— Text under study —
+++
New year brings new risks for California politicians
The 'top-two' primary system and legal challenges to redrawn districts have created much uncertainty. But experts say the new election environment will help keep officeholders and candidates on their toes.
Ask most people what's significant about Dec. 30 and you may get a puzzled look. But politics junkies know that's the official start of California's next election season.
It opens on a markedly altered stage, set with a new primary system and different voting districts. Lingering uncertainties about some of those districts, thanks to a federal lawsuit and a possible state referendum aimed at overturning them, are adding to the drama.
Not since term limits for state offices took effect in the mid-1990s have California politicians faced such risks to their careers.
"There are more wild cards in the 2012 elections than we've seen" in nearly two decades, said Thad Kousser, a UC San Diego political scientist.
Friday is the first day candidates for legislative and congressional races can take out papers to run. But given the new wrinkles in the state election system, hundreds of candidates started raising money and campaigning months ago, some even before the redistricting commission finished the new political maps.
"There's been a lot of work done [by candidates] trying to strategically position themselves into a district," said consultant Paul Mitchell, who advises politicians on redistricting. To some, early announcements seemed "like a big advantage."
But there are still opportunities for those who hadn't made up their minds so soon, he added: "We still see some people running around looking for districts, and we still have some retirements and [contest] shifts to go."
Those who wish to collect nomination signatures rather than pay a filing fee to get on the June primary ballot have until Feb. 23 to do so. After that, the filing period ends March 9 for most races.
In the new "top-two" primary, the first- and second-place finishers, regardless of political party, will go head to head in November. Candidates may state on the ballot that they belong to a state-recognized political party or that they have "no party preference."
+++
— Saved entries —
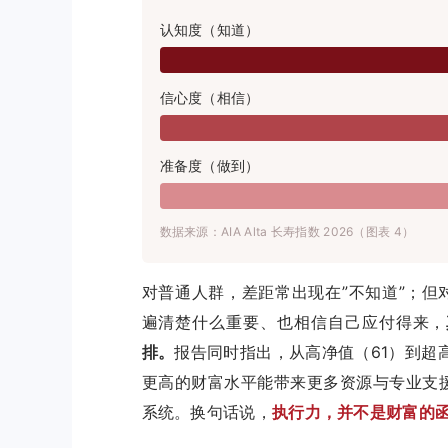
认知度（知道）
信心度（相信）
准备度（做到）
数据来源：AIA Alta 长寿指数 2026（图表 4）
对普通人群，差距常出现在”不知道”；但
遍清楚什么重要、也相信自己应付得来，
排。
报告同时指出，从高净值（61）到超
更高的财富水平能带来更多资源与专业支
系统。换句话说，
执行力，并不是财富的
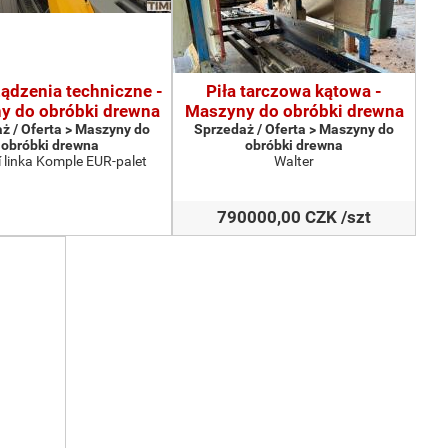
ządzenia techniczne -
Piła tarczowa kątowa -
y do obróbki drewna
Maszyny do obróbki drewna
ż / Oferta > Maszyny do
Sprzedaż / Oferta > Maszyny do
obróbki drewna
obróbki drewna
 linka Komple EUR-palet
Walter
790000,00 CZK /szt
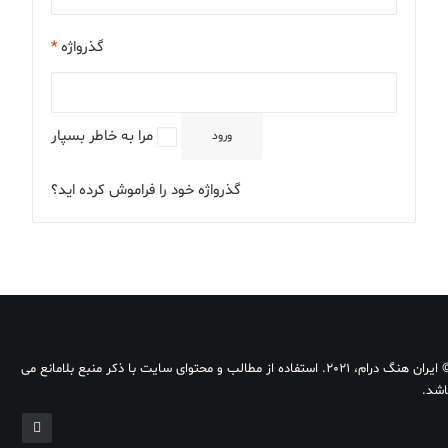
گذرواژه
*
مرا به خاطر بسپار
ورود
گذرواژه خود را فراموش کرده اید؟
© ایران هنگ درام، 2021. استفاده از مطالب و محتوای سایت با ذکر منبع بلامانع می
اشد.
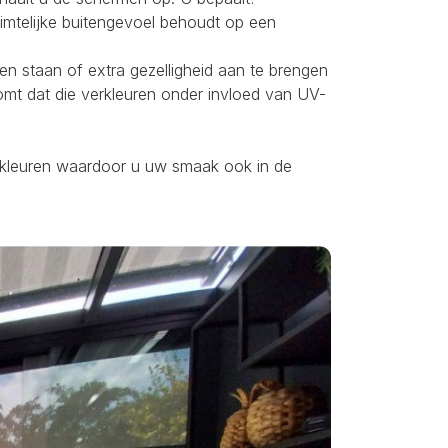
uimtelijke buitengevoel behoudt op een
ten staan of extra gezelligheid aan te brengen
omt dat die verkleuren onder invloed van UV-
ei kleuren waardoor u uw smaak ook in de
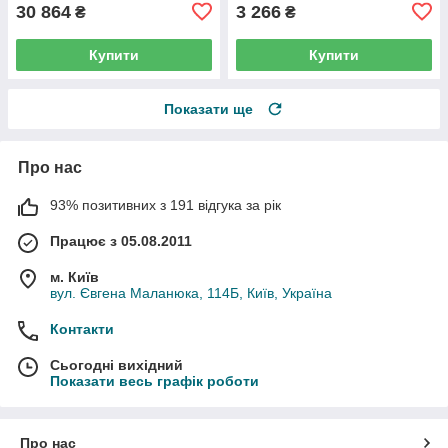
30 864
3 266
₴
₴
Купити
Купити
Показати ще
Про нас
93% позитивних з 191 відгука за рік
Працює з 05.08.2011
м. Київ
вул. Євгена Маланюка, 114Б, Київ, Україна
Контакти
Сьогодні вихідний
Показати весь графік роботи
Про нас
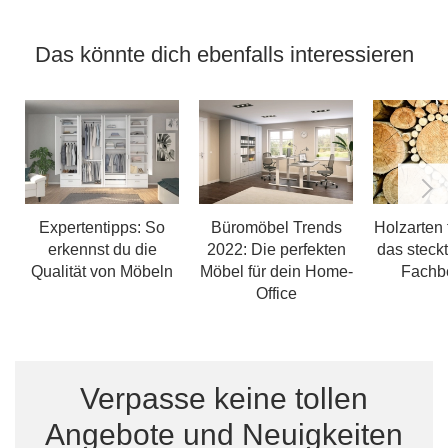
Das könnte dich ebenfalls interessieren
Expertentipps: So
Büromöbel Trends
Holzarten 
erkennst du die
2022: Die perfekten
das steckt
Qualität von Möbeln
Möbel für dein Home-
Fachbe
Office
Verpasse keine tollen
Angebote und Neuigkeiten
+++
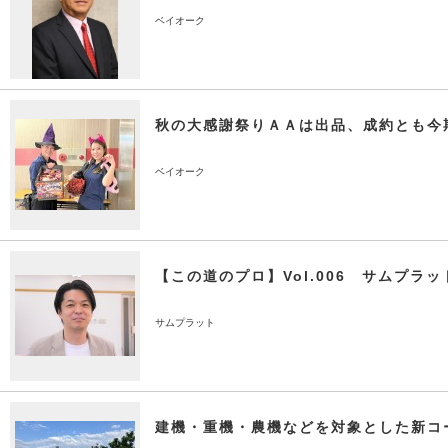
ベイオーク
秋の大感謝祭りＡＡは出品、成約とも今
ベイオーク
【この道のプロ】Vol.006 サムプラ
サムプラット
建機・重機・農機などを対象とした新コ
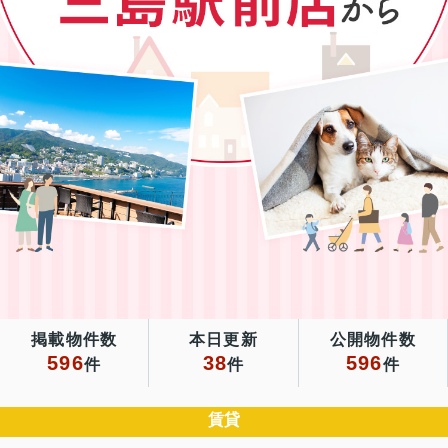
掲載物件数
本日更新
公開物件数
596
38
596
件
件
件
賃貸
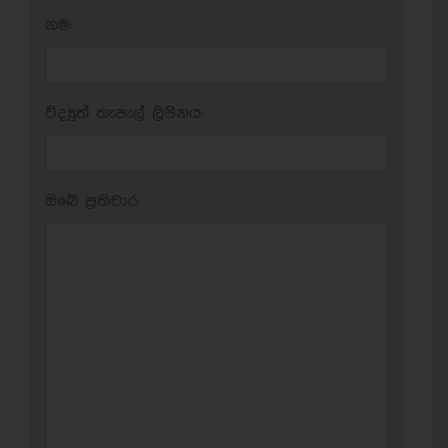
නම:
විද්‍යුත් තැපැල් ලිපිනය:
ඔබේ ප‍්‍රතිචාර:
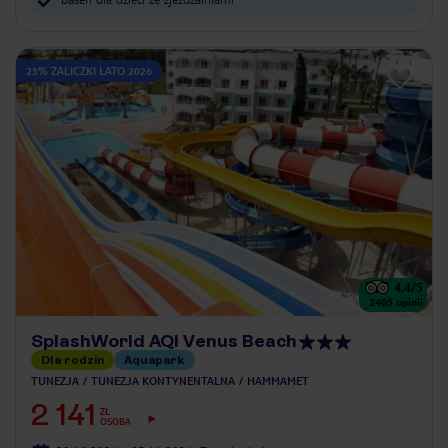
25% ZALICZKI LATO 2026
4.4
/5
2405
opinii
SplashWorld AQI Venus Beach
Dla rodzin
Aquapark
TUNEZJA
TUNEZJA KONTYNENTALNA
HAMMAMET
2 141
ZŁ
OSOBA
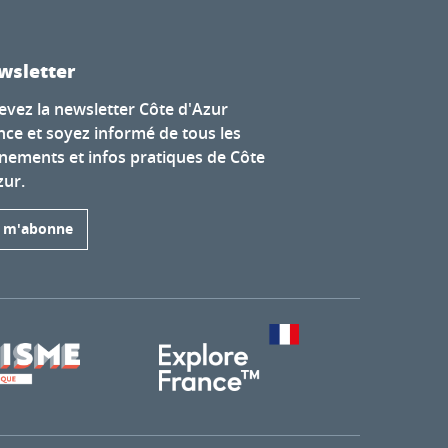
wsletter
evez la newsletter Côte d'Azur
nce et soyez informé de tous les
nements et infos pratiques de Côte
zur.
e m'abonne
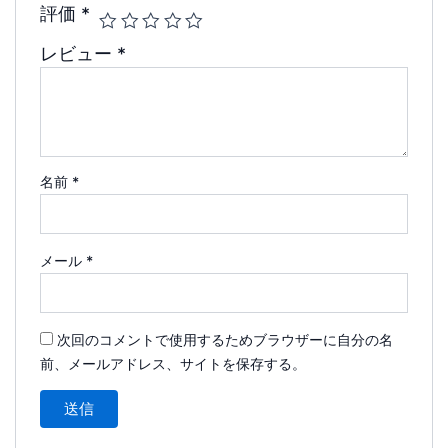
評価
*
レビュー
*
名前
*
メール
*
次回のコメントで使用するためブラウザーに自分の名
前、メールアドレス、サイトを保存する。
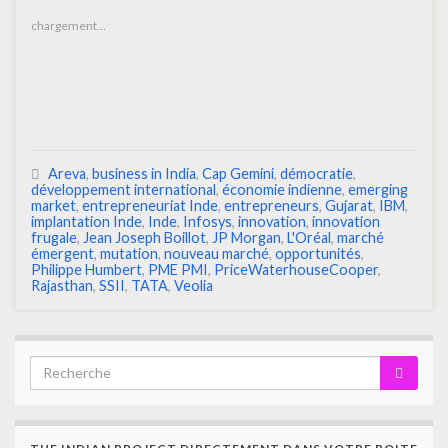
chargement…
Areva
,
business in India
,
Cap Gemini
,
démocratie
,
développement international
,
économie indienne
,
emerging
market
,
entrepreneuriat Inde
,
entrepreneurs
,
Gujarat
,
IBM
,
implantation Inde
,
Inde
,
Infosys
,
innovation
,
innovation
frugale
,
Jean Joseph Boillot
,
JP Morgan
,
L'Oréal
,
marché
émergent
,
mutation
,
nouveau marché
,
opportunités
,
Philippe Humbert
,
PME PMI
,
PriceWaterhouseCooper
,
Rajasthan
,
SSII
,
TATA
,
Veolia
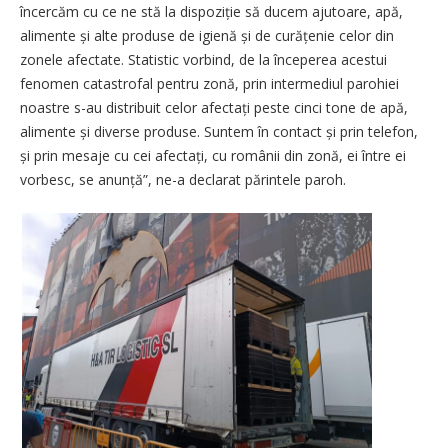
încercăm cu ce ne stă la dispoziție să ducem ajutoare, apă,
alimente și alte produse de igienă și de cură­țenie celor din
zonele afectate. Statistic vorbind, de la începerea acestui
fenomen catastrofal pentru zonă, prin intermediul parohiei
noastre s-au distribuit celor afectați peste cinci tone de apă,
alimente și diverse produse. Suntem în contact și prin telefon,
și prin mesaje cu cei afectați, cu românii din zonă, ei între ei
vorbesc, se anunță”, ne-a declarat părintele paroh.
+++
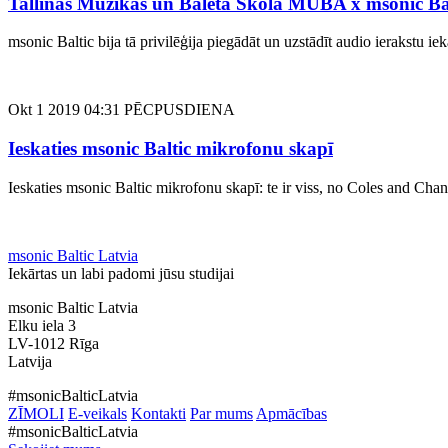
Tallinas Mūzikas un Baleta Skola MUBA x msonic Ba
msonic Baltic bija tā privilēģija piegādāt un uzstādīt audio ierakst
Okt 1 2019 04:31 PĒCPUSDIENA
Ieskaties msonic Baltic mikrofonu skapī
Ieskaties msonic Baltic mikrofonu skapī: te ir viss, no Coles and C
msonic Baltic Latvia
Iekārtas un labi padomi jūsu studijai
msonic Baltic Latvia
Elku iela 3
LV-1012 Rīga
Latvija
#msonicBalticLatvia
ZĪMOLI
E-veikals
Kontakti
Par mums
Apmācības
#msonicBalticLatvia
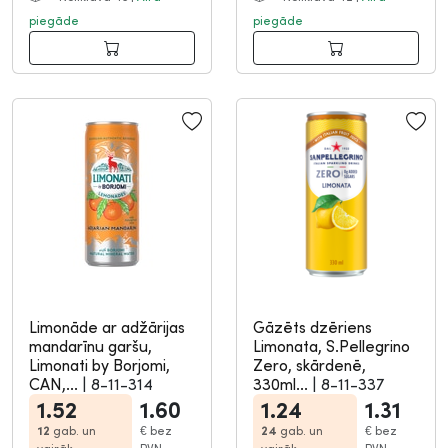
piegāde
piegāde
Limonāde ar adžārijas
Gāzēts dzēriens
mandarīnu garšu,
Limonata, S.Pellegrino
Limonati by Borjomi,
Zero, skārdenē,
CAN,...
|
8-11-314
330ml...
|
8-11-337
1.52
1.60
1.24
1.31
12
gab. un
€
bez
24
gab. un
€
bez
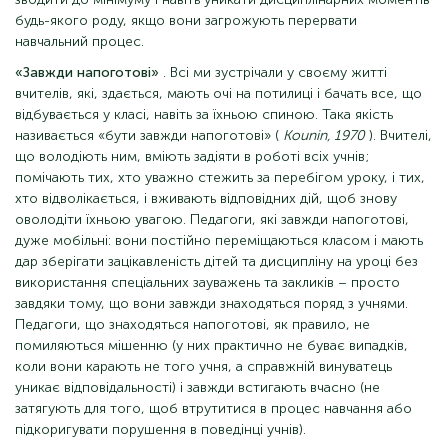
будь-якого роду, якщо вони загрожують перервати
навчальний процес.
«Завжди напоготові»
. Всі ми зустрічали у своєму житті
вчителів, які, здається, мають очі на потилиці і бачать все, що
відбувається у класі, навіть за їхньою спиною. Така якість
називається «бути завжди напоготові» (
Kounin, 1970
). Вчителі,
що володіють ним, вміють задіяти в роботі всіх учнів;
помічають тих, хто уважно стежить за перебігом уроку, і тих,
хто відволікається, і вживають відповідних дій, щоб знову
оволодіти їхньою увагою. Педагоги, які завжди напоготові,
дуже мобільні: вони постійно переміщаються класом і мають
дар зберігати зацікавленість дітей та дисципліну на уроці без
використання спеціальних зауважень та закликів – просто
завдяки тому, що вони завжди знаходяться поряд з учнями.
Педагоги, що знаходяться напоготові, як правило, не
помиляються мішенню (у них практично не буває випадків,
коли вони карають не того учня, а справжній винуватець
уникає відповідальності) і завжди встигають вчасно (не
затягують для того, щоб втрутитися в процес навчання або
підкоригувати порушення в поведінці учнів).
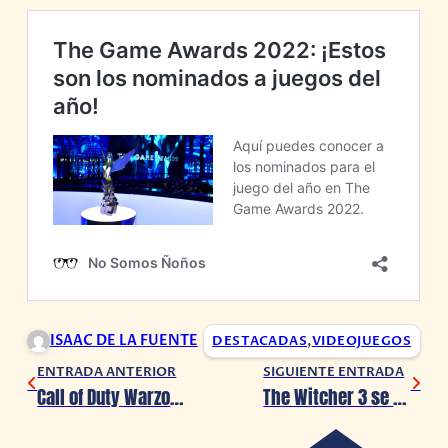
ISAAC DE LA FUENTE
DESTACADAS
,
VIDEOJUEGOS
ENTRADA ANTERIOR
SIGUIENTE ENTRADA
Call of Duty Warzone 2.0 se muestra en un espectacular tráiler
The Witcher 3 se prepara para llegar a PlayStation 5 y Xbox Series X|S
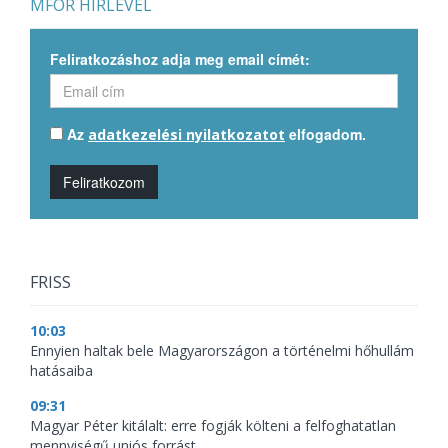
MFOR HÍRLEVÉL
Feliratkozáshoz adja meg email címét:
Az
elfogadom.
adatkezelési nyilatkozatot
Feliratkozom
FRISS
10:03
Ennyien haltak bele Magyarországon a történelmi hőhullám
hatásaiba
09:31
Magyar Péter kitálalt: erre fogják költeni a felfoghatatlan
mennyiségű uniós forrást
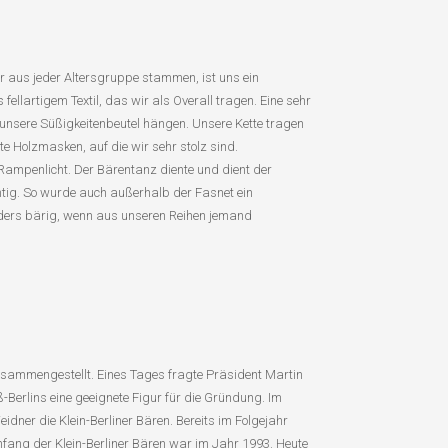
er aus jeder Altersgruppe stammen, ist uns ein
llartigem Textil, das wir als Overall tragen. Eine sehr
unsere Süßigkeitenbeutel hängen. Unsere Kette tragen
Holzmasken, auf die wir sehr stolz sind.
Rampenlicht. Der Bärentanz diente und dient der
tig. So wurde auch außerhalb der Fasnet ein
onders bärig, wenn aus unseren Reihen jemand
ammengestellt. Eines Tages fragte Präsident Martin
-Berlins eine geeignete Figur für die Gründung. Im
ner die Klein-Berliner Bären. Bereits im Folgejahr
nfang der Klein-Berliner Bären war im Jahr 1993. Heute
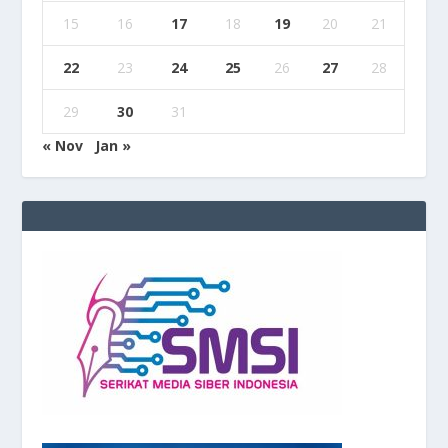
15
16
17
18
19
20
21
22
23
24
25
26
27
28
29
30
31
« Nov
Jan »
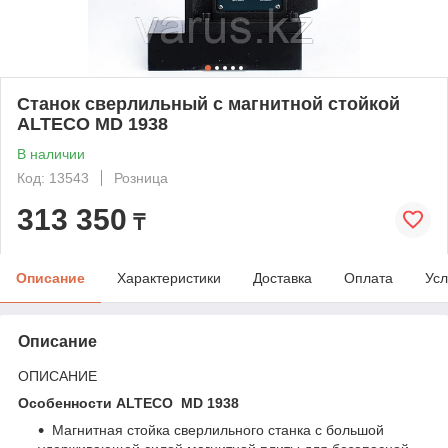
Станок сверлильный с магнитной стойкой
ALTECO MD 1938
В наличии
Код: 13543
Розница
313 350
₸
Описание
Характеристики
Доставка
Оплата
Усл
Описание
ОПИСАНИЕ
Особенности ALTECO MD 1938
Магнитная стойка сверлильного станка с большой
+++
— The task —
Can you duplicate the stretch of the California elections article from "Those who wish" through "for most races.", word for word?

— Solution to this task —
Those who wish to collect nomination signatures rather than pay a filing fee to get on the June primary ballot have until Feb. 23 to do so. After that, the filing period ends March 9 for most races.